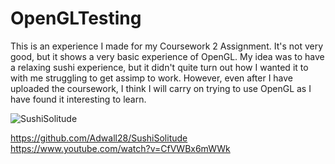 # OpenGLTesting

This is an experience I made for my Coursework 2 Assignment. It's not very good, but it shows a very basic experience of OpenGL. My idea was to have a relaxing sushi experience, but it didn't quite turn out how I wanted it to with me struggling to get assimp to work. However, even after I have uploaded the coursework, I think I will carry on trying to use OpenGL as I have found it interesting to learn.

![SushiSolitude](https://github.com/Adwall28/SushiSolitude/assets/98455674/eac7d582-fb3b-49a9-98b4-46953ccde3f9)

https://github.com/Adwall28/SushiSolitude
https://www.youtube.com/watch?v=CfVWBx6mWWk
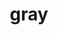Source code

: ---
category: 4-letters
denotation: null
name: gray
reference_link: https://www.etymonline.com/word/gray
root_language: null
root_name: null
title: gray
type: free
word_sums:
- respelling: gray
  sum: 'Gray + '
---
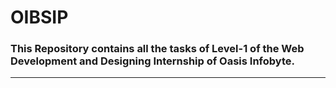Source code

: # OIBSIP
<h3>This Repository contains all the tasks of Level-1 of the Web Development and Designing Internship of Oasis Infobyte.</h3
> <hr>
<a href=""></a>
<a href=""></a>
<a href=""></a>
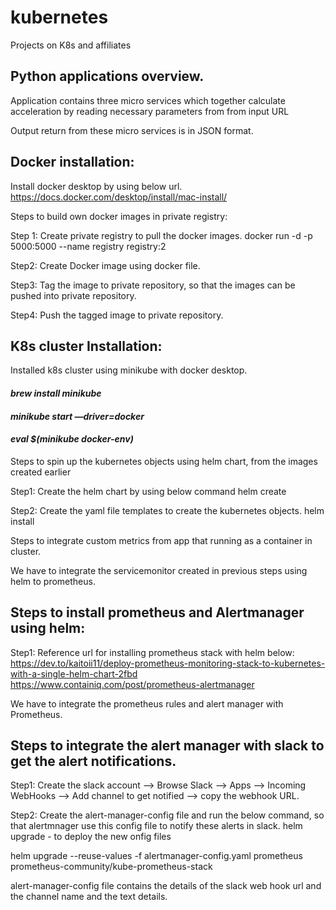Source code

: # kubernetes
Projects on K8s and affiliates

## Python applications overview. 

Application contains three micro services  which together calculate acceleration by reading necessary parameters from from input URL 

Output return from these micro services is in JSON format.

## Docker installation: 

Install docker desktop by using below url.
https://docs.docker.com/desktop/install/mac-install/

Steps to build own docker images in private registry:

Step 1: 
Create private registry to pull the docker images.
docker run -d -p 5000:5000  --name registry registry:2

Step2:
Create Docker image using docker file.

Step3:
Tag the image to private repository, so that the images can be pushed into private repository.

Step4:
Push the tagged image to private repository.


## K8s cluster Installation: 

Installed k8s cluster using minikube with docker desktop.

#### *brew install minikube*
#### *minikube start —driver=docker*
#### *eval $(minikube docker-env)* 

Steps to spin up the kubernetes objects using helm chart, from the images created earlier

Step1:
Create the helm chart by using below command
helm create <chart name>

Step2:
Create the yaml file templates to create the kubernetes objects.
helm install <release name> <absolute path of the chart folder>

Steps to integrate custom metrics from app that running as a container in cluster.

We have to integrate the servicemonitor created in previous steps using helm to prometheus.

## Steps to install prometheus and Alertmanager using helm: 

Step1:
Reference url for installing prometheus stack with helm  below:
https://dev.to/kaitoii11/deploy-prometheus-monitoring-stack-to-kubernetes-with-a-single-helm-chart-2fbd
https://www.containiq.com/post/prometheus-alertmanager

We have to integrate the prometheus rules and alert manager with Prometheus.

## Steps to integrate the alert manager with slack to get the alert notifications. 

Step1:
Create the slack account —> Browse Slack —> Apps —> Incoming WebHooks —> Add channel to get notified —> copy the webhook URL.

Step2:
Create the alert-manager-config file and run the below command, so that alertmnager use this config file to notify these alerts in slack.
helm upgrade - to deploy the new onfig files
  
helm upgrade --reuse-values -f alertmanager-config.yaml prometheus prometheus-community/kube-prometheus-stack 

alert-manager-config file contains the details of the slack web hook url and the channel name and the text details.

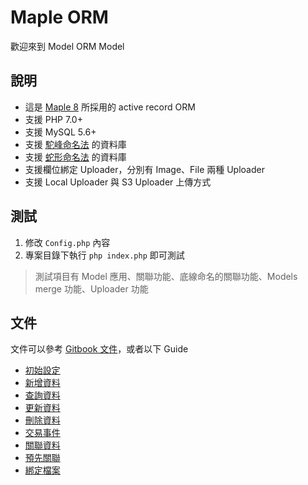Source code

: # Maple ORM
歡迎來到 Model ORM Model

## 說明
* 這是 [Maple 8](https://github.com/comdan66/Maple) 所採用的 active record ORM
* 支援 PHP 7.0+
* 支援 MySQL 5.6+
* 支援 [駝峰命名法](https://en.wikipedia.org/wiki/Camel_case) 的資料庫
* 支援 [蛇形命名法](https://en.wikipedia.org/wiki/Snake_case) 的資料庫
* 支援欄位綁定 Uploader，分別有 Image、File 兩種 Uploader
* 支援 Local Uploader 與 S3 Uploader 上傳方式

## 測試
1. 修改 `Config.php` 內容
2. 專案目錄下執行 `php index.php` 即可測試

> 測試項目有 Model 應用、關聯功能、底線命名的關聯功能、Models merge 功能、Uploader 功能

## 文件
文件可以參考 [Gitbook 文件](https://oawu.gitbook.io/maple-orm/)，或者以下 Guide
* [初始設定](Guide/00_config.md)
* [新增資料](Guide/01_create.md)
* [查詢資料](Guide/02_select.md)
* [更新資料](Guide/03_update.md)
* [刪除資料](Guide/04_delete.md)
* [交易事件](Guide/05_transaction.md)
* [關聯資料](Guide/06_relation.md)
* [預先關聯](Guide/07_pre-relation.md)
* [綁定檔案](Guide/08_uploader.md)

^^^^

About this exercise
In the listing above, locate the line containing "Reference url for" and the line containing "We have to integrate the prometheus". Extract those two lines and every line between them, exactly as written, and only those.

Output below
Reference url for installing prometheus stack with helm  below:
https://dev.to/kaitoii11/deploy-prometheus-monitoring-stack-to-kubernetes-with-a-single-helm-chart-2fbd
https://www.containiq.com/post/prometheus-alertmanager

We have to integrate the prometheus rules and alert manager with Prometheus.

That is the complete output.